--- WHAT IS NEEDED ---
Go through the data below and return each line containing the word "yChannelSelector".

--- DATA SUPPLIED ---
════════

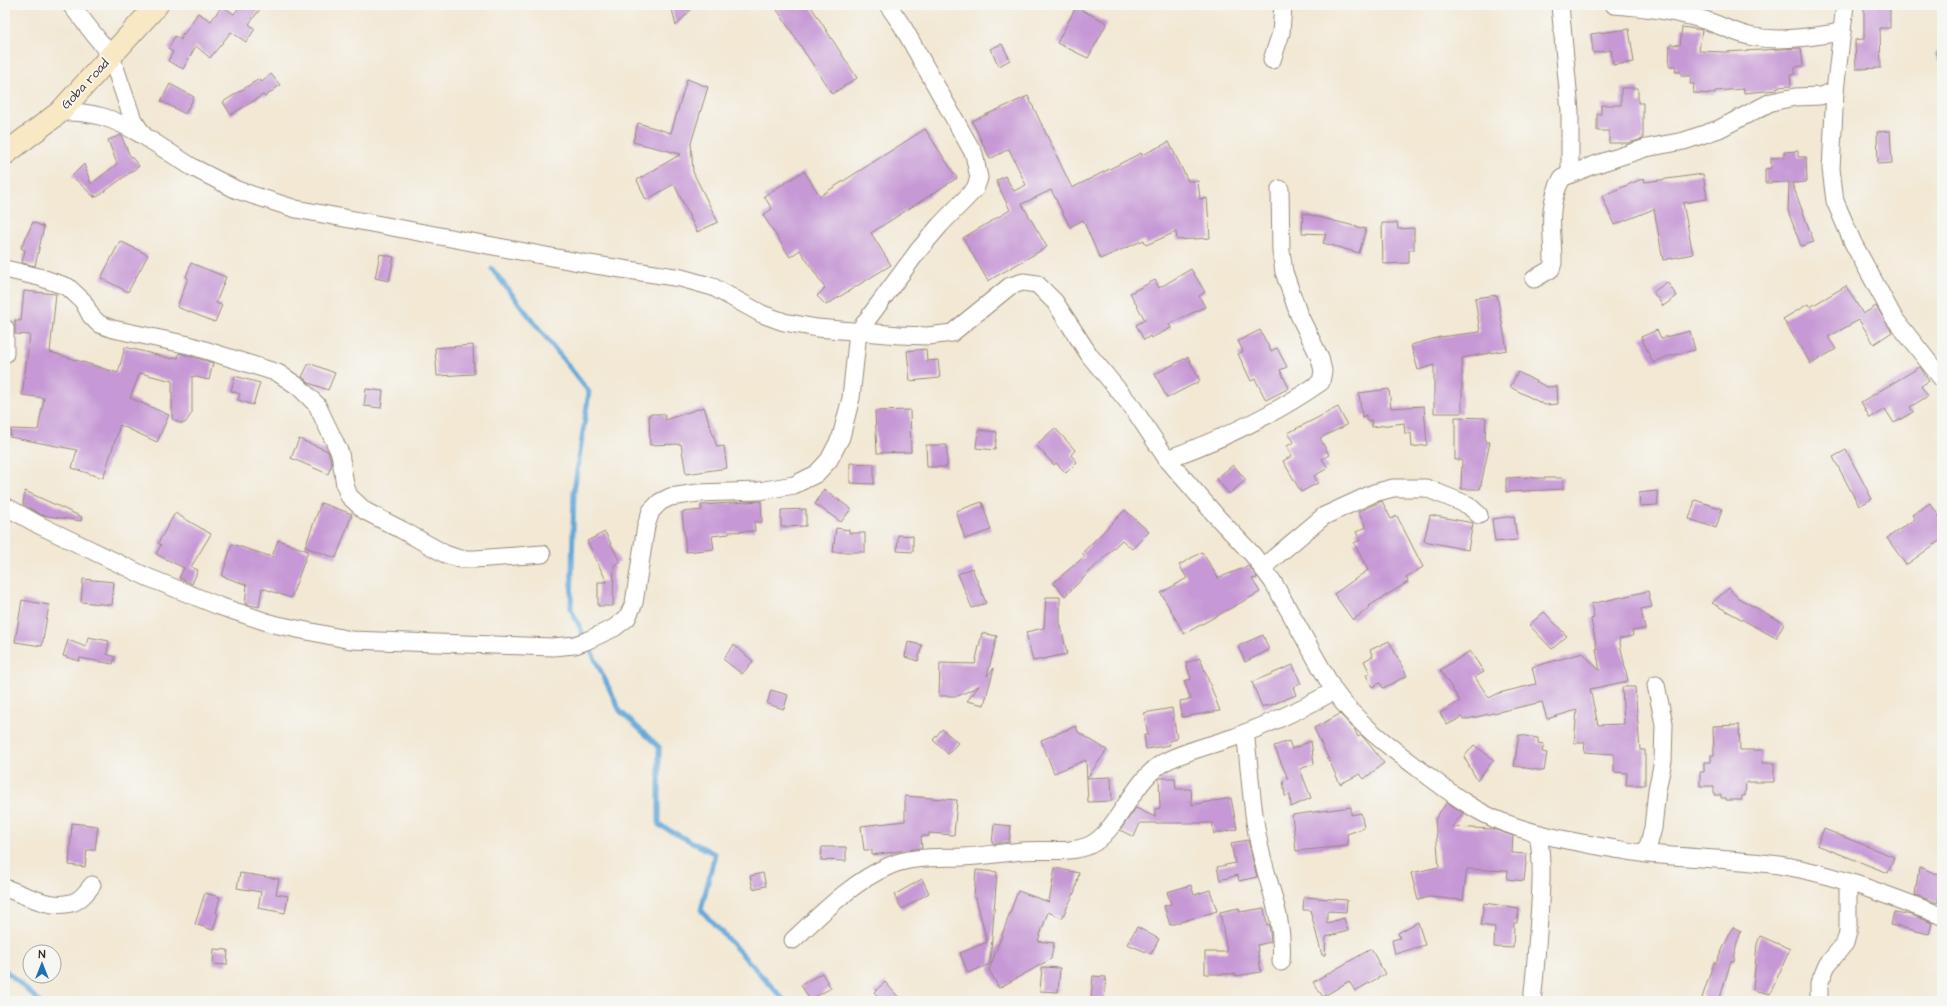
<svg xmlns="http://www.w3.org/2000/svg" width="1947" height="1006" font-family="'Architects Daughter',sans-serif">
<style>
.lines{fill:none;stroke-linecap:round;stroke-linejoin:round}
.stream{stroke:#64a7d9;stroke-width:5}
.building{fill:#c698d5}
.street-casing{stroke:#968979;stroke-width:19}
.secondary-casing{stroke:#968979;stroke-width:24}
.street{stroke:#fff;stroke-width:17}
.secondary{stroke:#f8e8c3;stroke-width:22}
.labels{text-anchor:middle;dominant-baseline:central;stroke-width:4;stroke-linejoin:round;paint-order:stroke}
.street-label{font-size:13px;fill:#3b2a1e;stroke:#f6f6f2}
</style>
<rect width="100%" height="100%" fill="#f6f6f2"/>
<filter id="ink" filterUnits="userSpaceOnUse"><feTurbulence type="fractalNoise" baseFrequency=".025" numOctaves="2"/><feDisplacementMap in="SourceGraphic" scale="8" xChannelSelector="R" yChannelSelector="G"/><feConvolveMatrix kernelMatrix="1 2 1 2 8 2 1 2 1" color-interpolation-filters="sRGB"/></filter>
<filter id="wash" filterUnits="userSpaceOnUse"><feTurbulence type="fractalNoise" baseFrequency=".012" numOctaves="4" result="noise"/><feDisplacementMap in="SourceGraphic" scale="16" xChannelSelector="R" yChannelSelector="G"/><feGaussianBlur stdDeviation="0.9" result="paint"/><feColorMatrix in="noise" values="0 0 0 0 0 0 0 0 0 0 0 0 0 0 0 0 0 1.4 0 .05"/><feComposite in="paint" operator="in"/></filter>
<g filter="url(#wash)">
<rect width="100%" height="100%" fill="#f2e8d4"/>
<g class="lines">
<g class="stream">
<path d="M1938,55L1942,61"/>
<path d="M492,269L589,392L574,491L571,609L620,711L659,747V825L715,854L701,910L785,1001"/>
<path d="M5,970L39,1001"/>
</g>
</g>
<g id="blocks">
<g class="building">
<path d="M241,5H263L249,24L255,29L246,42L231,32L210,58L196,46L183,69L168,61L173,52L168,49L175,36L181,40L183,33L184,34L198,13L211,21L222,6L234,14Z"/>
<path d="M671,5H695L676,26Z"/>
<path d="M774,5H810L857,78L832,94Z"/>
<path d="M1864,5H1890V28H1880L1881,68L1856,69L1855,40L1864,39Z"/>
<path d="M1076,7L1107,23L1088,58L1057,43Z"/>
<path d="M1682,27L1702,30L1699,51L1724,52L1801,48L1803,66L1795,67V74L1790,75L1791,86L1777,87V90L1744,93V89L1715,91V94L1693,93L1694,84H1690L1691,76H1681V72H1675L1676,66H1669L1670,44L1680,45Z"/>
<path d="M1629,29L1634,62L1613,65L1611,50L1593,53L1591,34Z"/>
<path d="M1002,44L1010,60L999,66L990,49Z"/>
<path d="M271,74L280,85L265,97L263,95L231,115L223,102L259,79L262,82Z"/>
<path d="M687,79L708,87L691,143L693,172L718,222L697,232L674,184L646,200L637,180L681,154L633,142L638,123L671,133Z"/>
<path d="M170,84L194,97L185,114L161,101Z"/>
<path d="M1621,88H1638V103H1643V139L1628,143H1609V131H1597V114H1601V105H1621Z"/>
<path d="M1028,96L1072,188L1141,153L1142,155L1169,142L1188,181H1198L1200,199L1207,198L1210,238L1177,240L1176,232L1146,245L1144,240L1100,259L1083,220L1070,227L1051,190L1022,204L1047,247L988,281L963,238L1010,210L996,181L1005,176L1014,191L1026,185L1009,149L990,159L972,121Z"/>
<path d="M925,129L957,178L871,233L891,265L826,305L817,296L825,288L800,250L790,257L763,215L772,209L764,196L804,171L820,196Z"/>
<path d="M1890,131L1892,163L1878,164L1877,132Z"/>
<path d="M121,135L129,154L139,166L97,197L94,195L95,198L72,176L84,164L91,184L117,164L108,140Z"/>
<path d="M1798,151V157H1806L1807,182L1792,183L1814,242L1801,246L1788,211L1789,182L1765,183V169L1771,168V158L1784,157V152Z"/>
<path d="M1703,174L1707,199L1683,203L1693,254L1663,260L1654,209L1614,225L1602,196L1644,178L1645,182Z"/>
<path d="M1303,213L1366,229L1359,253L1323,243L1326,234L1302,233Z"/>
<path d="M33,222L44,227L35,266L22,263L25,250L21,248Z"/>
<path d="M1382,223H1397L1398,229L1414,228V250H1409V263L1383,264Z"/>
<path d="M120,241L148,255L128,292L101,278Z"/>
<path d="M380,254L394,257L389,281L375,278Z"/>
<path d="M191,263L226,277L216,303L222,305L215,322L177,307L188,278L186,277Z"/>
<path d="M1191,269L1205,292L1199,296L1205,307L1169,324L1171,328L1151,338L1150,336L1144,340L1136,325L1145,320L1130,293L1155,280L1159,288Z"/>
<path d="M1667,282L1677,296L1663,306L1653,292Z"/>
<path d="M1846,286L1863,314L1876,306L1892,332L1874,344L1859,320L1828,337L1836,349L1811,364L1783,319L1808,304L1810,307Z"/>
<path d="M24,291L56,294L50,352L118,373L125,347L173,359L174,357L178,358L179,353L213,363L209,380L192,376V413L185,423H180L172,419V381L140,373L130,398L169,415L157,442L120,425L103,478L72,468L77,450L10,437L11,429L38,430L44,398L22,395L30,335L15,334V320L21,321Z"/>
<path d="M1497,295L1507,350L1462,358V413H1434V365L1418,370L1411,345L1440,337L1480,332L1475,298Z"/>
<path d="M1260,330L1271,351L1277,348L1287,367L1280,370L1289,388L1266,400L1255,379L1251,381L1238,354L1243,351L1238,341Z"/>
<path d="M1657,330L1661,338L1690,331L1695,350L1666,357L1653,363L1641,337Z"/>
<path d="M473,345L474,374L437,376L435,348Z"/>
<path d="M926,349L927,361L938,360L940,378L910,381L907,351Z"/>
<path d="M1188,357L1200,381L1167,398L1155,374Z"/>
<path d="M309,363L335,373L328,390L309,383L302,377Z"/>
<path d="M1920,367L1929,381L1921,386L1928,396L1910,407L1913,412L1894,423L1885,409L1870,418L1861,402Z"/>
<path d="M1518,372L1547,387L1557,386L1558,404L1545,405L1510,387Z"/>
<path d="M235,376L260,383L253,405L238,400L240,394L231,391Z"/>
<path d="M366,389L383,391L381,408L364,406Z"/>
<path d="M1389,389L1391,408L1424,406L1427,445L1412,447L1411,433L1405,434L1404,423L1372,427L1371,420L1366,421V415L1362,417L1359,393Z"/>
<path d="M704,407L717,447L724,446L727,468L686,474L681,444L650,445L649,414H665V420Z"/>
<path d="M1338,407L1347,425L1320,438L1329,455L1322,459L1328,468L1314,476L1318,483L1301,492L1283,461L1292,456L1287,446L1294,442L1288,433Z"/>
<path d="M910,410L911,452L877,453L875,411Z"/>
<path d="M1455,417L1486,418L1485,442H1490L1480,489H1461L1462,460H1455Z"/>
<path d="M1055,428L1075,450L1071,455L1077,462L1066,473L1056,463L1054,465L1036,445Z"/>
<path d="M978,430L997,432L995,450L976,448Z"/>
<path d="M299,439L328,451L332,464L328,474L291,458Z"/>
<path d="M926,445H947V467H927Z"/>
<path d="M1846,450L1872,499L1859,506L1833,457Z"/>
<path d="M850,463L874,464V484L850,483Z"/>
<path d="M1233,465L1246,480L1229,494L1216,479Z"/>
<path d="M1532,477V478H1563V489L1506,492V478Z"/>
<path d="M824,489L851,509L841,522L815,504Z"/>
<path d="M25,491L82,517L81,521L41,515L23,504Z"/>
<path d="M1657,491L1658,505L1640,506L1639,493Z"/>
<path d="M1695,500L1722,509L1716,528L1689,519Z"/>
<path d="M761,501L762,522H754L755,531L729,532V534L712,536L714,549L686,552L682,512L702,510L701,505Z"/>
<path d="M1382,501L1391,519L1397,516L1423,567L1406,577L1408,582L1369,606L1370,607L1353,620L1334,594L1368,570L1354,543L1360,540L1356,532L1366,527L1358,512Z"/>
<path d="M982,502L991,530L965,539L956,511Z"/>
<path d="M321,503L352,514L336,558L305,547Z"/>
<path d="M1930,503L1942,520V539L1906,565L1887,538L1915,519L1912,515Z"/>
<path d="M806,509V526L781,527V510Z"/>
<path d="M1125,510L1149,532L1132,549L1122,540L1065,596L1053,583L1085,556L1082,553Z"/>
<path d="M175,513L211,534L191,567L198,570L192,584L179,578L184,568L156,554L161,545L158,543Z"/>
<path d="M1430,515L1473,523L1468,550L1424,541Z"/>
<path d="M1514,516L1517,540L1495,542L1492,519Z"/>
<path d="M836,528L849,530V533H865V552H833Z"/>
<path d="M605,532L620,562L614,565L613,606H598V582H607L587,541Z"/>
<path d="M898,535L913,536V552L897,551Z"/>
<path d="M278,540L308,551L291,598L262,588L259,607L245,604L247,585L222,576L232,544L272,557Z"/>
<path d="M1202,552L1218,578L1249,566L1256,575L1257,578L1252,579L1260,592L1184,634L1161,593L1187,578L1179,565Z"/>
<path d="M972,568L986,603L972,608L958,574Z"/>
<path d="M83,579L114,582L112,605L81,602Z"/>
<path d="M1729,588L1738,598L1784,623L1776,638L1712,603Z"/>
<path d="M1648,591L1652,607L1641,609L1645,629L1632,631L1633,636L1619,639L1628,681L1590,689L1598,725L1624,724L1622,687H1635L1640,750H1645V785H1626L1627,773L1614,772V754L1584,752L1585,743H1574L1577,710L1547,719L1542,702L1463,720L1462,717L1447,725L1440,713L1460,701L1440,670L1470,651L1484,672L1475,677L1489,698L1499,693L1536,684L1532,667L1583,653L1600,671L1596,649H1597L1591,619L1594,618L1591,604Z"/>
<path d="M1046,597H1060V622L1067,654L1033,661L1026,632L1044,628Z"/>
<path d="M22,600L49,605L42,646L15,642Z"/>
<path d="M1544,612L1567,636L1552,649L1529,625Z"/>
<path d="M982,633L997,636L987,676L994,668L984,705L967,701L979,686L958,696H939L940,663L975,664Z"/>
<path d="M1263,635L1269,650L1245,662L1238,646Z"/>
<path d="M88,637L109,641L107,654L115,657L113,664L80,658L79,661L63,656L68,640L86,647Z"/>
<path d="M1389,641L1407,676L1383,688L1380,683L1372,687L1366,675L1370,673L1364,661L1373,656L1370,650Z"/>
<path d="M908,642L922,645L918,661L905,657Z"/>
<path d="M734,645L753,661L742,674L723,659Z"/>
<path d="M1200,658L1220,711L1182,717L1180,701L1191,699L1184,681L1191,679L1186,663Z"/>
<path d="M1293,665L1301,684L1293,687L1296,695L1266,707V705L1262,707L1252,682Z"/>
<path d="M771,690L788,695L784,709L767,704Z"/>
<path d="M1172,708L1177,739L1169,741L1170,745L1146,749L1144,735H1148L1144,713Z"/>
<path d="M1340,714L1355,730L1358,737L1361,735L1364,738L1384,763L1364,779L1360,774L1340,784L1314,728Z"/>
<path d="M1739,725L1740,750H1763L1762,763H1774V782H1746L1745,796H1742V800H1726V798H1721V795H1714V786H1700V772H1704V762H1711V755H1714L1713,726Z"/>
<path d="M1076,726L1078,732L1107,750L1087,778L1111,777L1112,801L1088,802L1086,760L1054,773L1041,740Z"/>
<path d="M942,729L958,743L948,754L933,740Z"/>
<path d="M1519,735L1538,738V743L1544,744L1542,752L1547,753L1544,771L1514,766Z"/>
<path d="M1289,741L1292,749L1311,741L1314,764L1300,769L1311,798L1291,807L1290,795L1285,796L1283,780L1288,779L1274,746Z"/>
<path d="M1474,745L1494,760L1477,780L1464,757Z"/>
<path d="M1159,778H1175L1176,789H1191L1192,805L1231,798L1237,829L1214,834L1212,823H1140L1134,837L1120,830L1136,808L1155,817V809L1160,808Z"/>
<path d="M905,796L957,800L954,835L929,833V836H921L922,848L872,855V850H864L861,826L905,821Z"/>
<path d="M1447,802L1463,813L1452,827L1493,829L1513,836L1512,853L1527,854L1524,881L1507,879L1508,871L1467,869L1463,900L1429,897L1418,900L1411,873L1439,867L1435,819Z"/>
<path d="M1351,807V815L1361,813L1364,828L1347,834L1348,846L1296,851L1292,815Z"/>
<path d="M72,823L98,826L95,850H87L85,867L69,865Z"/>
<path d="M994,824L1011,826L1009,842L992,844Z"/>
<path d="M1824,829L1894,857L1888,873L1817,845Z"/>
<path d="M1248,840L1257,877L1239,881L1238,875L1220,880L1217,867L1235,863L1231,843Z"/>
<path d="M822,847H846V861L821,860Z"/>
<path d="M1919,867L1942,876V897L1939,896L1938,903L1915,895Z"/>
<path d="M1055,868L1079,873L1075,891L1062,918L1048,912L1038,941L1054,943L1051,959L999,988L989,970L1018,891L1049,902Z"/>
<path d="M976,870L997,872L990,964L968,973L960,953L987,942L976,898H974Z"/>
<path d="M240,873L279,879L276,894L288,896L285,913L258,908L261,892L237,888Z"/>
<path d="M763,873L766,886L753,889L750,876Z"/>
<path d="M922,879L929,893L902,909L894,895Z"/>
<path d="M1191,885L1194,895L1210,890L1217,911L1170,925L1164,906L1171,904L1167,892Z"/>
<path d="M205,893L220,897L216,913L218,914L213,930L195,924Z"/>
<path d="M1304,897L1347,900L1346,912L1327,911V923L1344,918L1348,931L1326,937L1325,955H1322L1310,910H1303Z"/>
<path d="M1484,903L1519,908L1517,923H1514L1513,948L1494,947L1495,927L1481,925Z"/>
<path d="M1239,908L1240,912L1264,908L1267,925L1269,924L1271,942L1257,945L1261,972L1236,976L1235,974H1205V952H1227L1220,912Z"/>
<path d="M1894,912L1912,915L1932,923L1929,934L1891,925Z"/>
<path d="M1418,922L1425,945L1395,954L1392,940L1400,938L1398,933Z"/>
<path d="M1137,927L1159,939L1151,954L1127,944Z"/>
<path d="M1733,927L1741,931L1736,947L1734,962L1731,961L1719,1001H1701L1714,962L1716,963Z"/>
<path d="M1760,936L1790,949L1770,994L1753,990L1757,944Z"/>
<path d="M214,949L228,950L227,965L213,964Z"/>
<path d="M1371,949L1385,974L1355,991L1349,981L1323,997L1313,982Z"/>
<path d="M1042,967L1060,968L1058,992L1040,991Z"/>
<path d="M822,973L831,988L810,1000L801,985Z"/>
<path d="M1093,976L1106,977L1104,999L1091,997Z"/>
<path d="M885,982L902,1001H882L874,992Z"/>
</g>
</g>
</g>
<g filter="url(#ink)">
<use href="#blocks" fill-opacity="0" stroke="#968979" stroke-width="1"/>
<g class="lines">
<defs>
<g id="street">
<path d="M71,5L111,56L133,120L144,136L192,167L237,190L296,209L589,264L681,278L713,287L762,314L784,322L817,328L899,335L928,336L952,333L1010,286L1023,282L1037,284L1055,302L1090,356L1133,408L1167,459L1218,518L1253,555L1273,582L1334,691C1356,722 1386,744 1415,766C1443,787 1472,811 1505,823C1537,835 1570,841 1603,847C1618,849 1634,853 1649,854C1692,858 1736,859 1779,865C1836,874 1889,896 1942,916"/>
<path d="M1560,5L1570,111V173"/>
<path d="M1614,5C1643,7 1673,11 1701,19C1719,24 1736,34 1754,37C1783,42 1814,36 1842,32"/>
<path d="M1845,5L1835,91L1831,169L1835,201L1853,243L1894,318L1942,379"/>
<path d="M1272,60L1281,33L1283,5"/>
<path d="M60,112C93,111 113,118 142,135"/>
<path d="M5,269L39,277L68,287L83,301L91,316L99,324L113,329L189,345L278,373L299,387L317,405L340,453L345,485L349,496L365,511L402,530L445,554L460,559H475L542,554"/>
<path d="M1534,279L1551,269L1553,263C1553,232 1546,207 1562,178L1591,166L1646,148L1684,141L1719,129L1771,102L1795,97L1820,96L1835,91"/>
<path d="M5,328V354"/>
<path d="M1167,459C1220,440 1274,415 1321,382L1323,371L1320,358L1299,315L1284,272L1281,251L1280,189"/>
<path d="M5,506L39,525L147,577L219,606L273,624L351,640L553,647L575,645L586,641L614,628L627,618L634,603L646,526L651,511L660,502L670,497L698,493L759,491L794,485L816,474L829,460L841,437L851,398L858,332L918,251L940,225L975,189L979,178L974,154L903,27L888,5"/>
<path d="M1262,568L1324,516L1374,493L1393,488H1426L1468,505L1479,515"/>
<path d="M1245,733C1250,768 1251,804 1258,839C1266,883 1285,915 1281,962"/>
<path d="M1646,854L1653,828L1657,790L1663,761L1664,724L1656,685"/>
<path d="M5,888C25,895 50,909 71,903C80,901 87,892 92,885"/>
<path d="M793,940C822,913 852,882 889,866C911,856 939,858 963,857C983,856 1002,853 1022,851C1043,849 1071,854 1090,845C1117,832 1131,784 1161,764C1178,753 1215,744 1235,737C1269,724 1302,709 1334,691"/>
<path d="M1532,1001C1535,978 1536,956 1538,933C1540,900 1544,867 1538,834"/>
<path d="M1819,1001V984L1827,965L1845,943L1848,932V882"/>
</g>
<path id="secondary" d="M5,154L60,112L157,5"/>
</defs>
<use href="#street" class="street-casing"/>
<use href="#secondary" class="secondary-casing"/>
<use href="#street" class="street"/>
<use href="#secondary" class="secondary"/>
</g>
</g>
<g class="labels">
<g class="street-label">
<text transform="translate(85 84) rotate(-47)">Goba road</text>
</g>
</g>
<rect width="1947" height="1006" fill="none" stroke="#f6f6f2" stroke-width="20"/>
<g transform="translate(42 964)"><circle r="19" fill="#f6f6f2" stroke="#aba49d"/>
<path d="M0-3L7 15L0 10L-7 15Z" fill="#1f6fb2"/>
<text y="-6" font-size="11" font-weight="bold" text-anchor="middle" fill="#3b2a1e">N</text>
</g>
</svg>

════════

--- RESULT ---
<filter id="ink" filterUnits="userSpaceOnUse"><feTurbulence type="fractalNoise" baseFrequency=".025" numOctaves="2"/><feDisplacementMap in="SourceGraphic" scale="8" xChannelSelector="R" yChannelSelector="G"/><feConvolveMatrix kernelMatrix="1 2 1 2 8 2 1 2 1" color-interpolation-filters="sRGB"/></filter>
<filter id="wash" filterUnits="userSpaceOnUse"><feTurbulence type="fractalNoise" baseFrequency=".012" numOctaves="4" result="noise"/><feDisplacementMap in="SourceGraphic" scale="16" xChannelSelector="R" yChannelSelector="G"/><feGaussianBlur stdDeviation="0.9" result="paint"/><feColorMatrix in="noise" values="0 0 0 0 0 0 0 0 0 0 0 0 0 0 0 0 0 1.4 0 .05"/><feComposite in="paint" operator="in"/></filter>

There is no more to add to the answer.